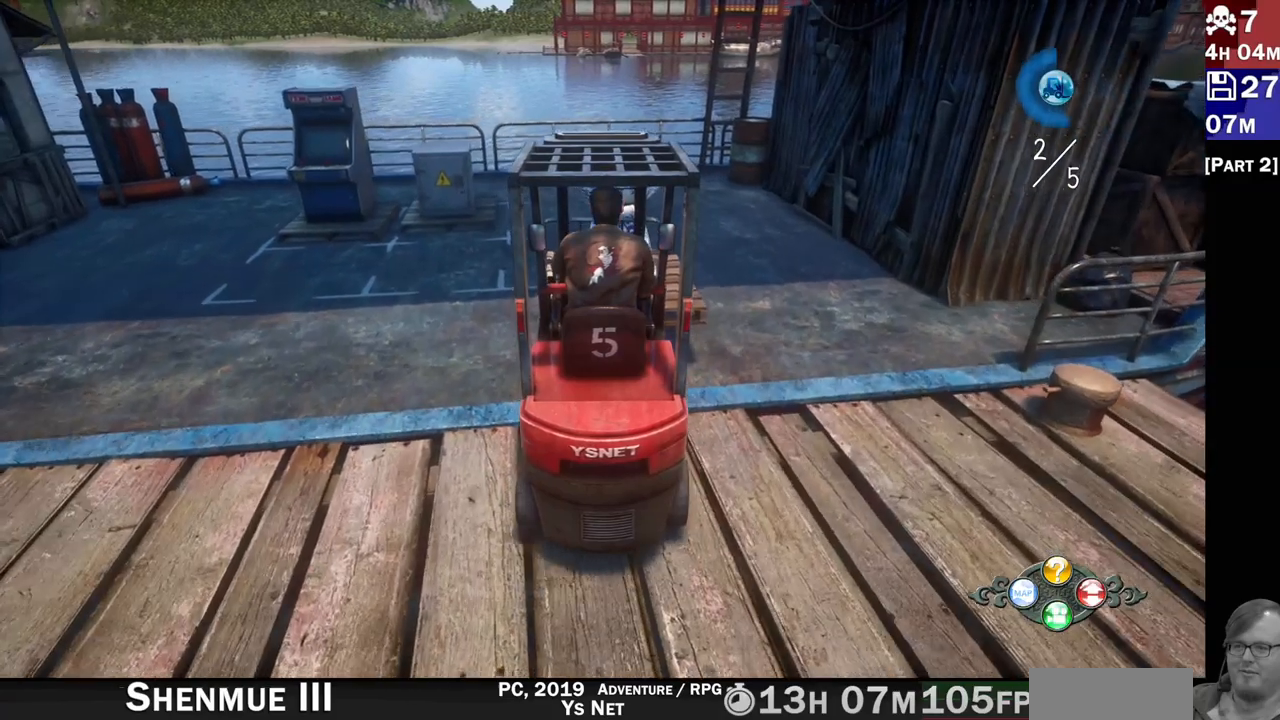
Gameplay with a controller (PlayStation layout); each line is a JSON object with the inputs held at the frame after it (dt_ms = milliseconds from this image to that frame). "events" lists button and stick changes between this image and that frame as [ms after this image, input, new state], when the widget could be followed in between.
{"dt_ms": 1000, "buttons": [], "left_stick": "right", "right_stick": "center"}
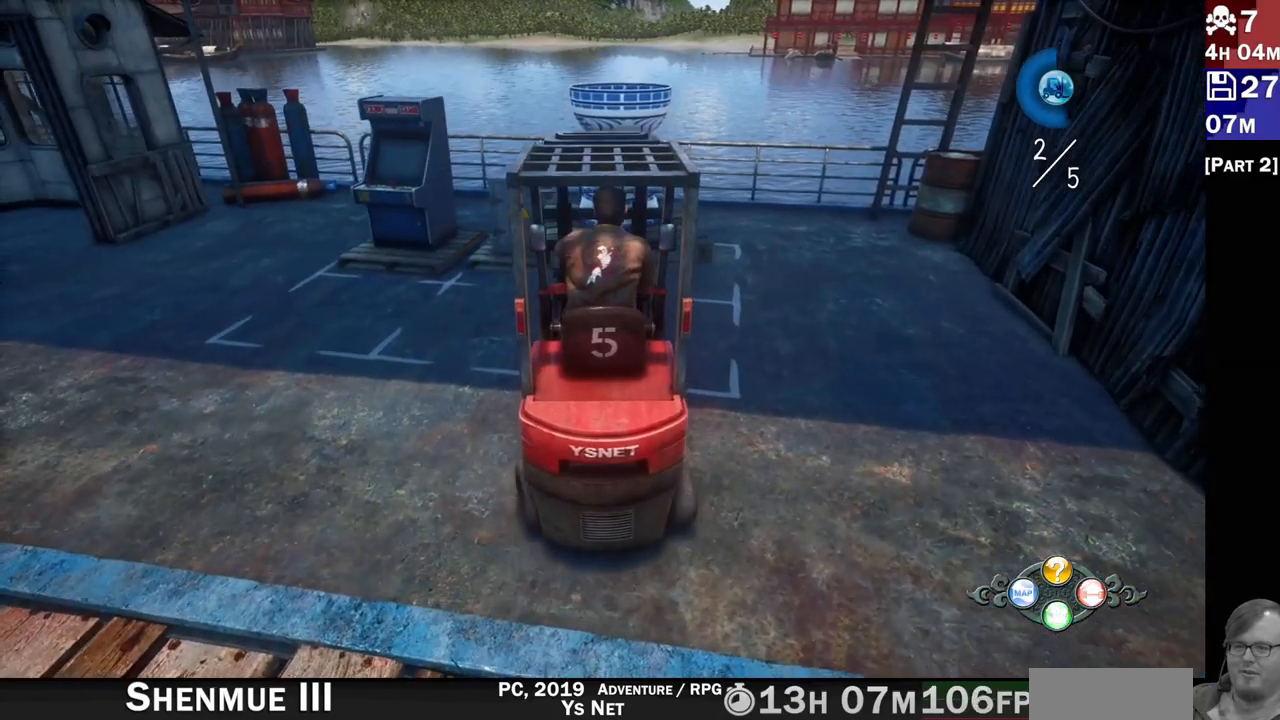
{"dt_ms": 500, "buttons": ["R2"], "left_stick": "right", "right_stick": "center", "events": [[50, "R2", "down"], [117, "R2", "up"], [233, "R2", "down"]]}
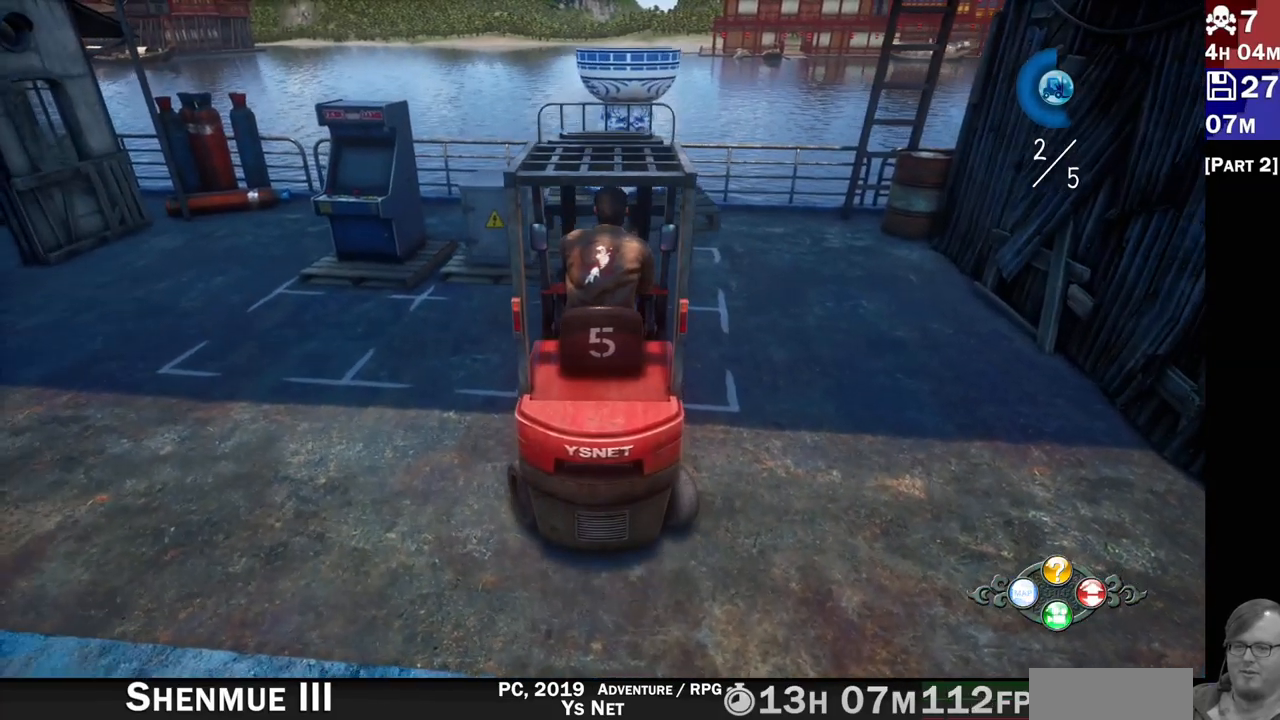
{"dt_ms": 500, "buttons": ["R2"], "left_stick": "right", "right_stick": "center"}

━━━━━━━━━━━━━━━━━━━━

#### Problem
An exact transcription of the data above is needed, without the pictures.

#### Answer section
Gameplay with a controller (PlayStation layout); each line is a JSON object with the inputs held at the frame after it (dt_ms = milliseconds from this image to that frame). "events" lists button and stick changes between this image and that frame as [ms after this image, input, new state], when the widget could be followed in between.
{"dt_ms": 1000, "buttons": [], "left_stick": "right", "right_stick": "center"}
{"dt_ms": 500, "buttons": ["R2"], "left_stick": "right", "right_stick": "center", "events": [[50, "R2", "down"], [117, "R2", "up"], [233, "R2", "down"]]}
{"dt_ms": 500, "buttons": ["R2"], "left_stick": "right", "right_stick": "center"}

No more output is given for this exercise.